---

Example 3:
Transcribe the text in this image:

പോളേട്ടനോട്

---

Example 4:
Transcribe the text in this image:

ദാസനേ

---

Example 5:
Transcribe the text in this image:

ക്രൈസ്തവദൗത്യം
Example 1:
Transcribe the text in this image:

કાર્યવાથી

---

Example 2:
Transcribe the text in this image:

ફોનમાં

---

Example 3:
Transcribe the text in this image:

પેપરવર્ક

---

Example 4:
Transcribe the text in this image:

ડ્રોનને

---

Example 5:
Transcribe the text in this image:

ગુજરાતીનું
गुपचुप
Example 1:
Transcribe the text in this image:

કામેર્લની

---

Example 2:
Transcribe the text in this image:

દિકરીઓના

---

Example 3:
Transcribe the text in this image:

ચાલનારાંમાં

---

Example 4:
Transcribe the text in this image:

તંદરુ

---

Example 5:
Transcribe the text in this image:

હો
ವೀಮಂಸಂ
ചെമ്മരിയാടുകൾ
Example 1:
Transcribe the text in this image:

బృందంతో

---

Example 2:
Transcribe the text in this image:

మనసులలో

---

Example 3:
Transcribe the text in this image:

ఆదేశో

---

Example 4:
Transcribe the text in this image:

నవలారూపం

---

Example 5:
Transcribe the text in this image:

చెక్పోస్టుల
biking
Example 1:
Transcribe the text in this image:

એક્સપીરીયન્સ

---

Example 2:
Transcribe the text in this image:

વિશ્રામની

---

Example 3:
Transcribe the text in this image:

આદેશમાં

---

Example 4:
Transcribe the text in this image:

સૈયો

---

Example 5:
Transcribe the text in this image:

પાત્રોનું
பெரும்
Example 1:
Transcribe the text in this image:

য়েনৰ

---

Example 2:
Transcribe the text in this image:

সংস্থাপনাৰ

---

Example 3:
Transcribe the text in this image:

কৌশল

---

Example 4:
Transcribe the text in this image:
-=-=-=-=-
# Try it
Repeat every line of the records, exactly as given.

# Solution to the exercise
---

Example 3:
Transcribe the text in this image:

പോളേട്ടനോട്

---

Example 4:
Transcribe the text in this image:

ദാസനേ

---

Example 5:
Transcribe the text in this image:

ക്രൈസ്തവദൗത്യം
Example 1:
Transcribe the text in this image:

કાર્યવાથી

---

Example 2:
Transcribe the text in this image:

ફોનમાં

---

Example 3:
Transcribe the text in this image:

પેપરવર્ક

---

Example 4:
Transcribe the text in this image:

ડ્રોનને

---

Example 5:
Transcribe the text in this image:

ગુજરાતીનું
गुपचुप
Example 1:
Transcribe the text in this image:

કામેર્લની

---

Example 2:
Transcribe the text in this image:

દિકરીઓના

---

Example 3:
Transcribe the text in this image:

ચાલનારાંમાં

---

Example 4:
Transcribe the text in this image:

તંદરુ

---

Example 5:
Transcribe the text in this image:

હો
ವೀಮಂಸಂ
ചെമ്മരിയാടുകൾ
Example 1:
Transcribe the text in this image:

బృందంతో

---

Example 2:
Transcribe the text in this image:

మనసులలో

---

Example 3:
Transcribe the text in this image:

ఆదేశో

---

Example 4:
Transcribe the text in this image:

నవలారూపం

---

Example 5:
Transcribe the text in this image:

చెక్పోస్టుల
biking
Example 1:
Transcribe the text in this image:

એક્સપીરીયન્સ

---

Example 2:
Transcribe the text in this image:

વિશ્રામની

---

Example 3:
Transcribe the text in this image:

આદેશમાં

---

Example 4:
Transcribe the text in this image:

સૈયો

---

Example 5:
Transcribe the text in this image:

પાત્રોનું
பெரும்
Example 1:
Transcribe the text in this image:

য়েনৰ

---

Example 2:
Transcribe the text in this image:

সংস্থাপনাৰ

---

Example 3:
Transcribe the text in this image:

কৌশল

---

Example 4:
Transcribe the text in this image:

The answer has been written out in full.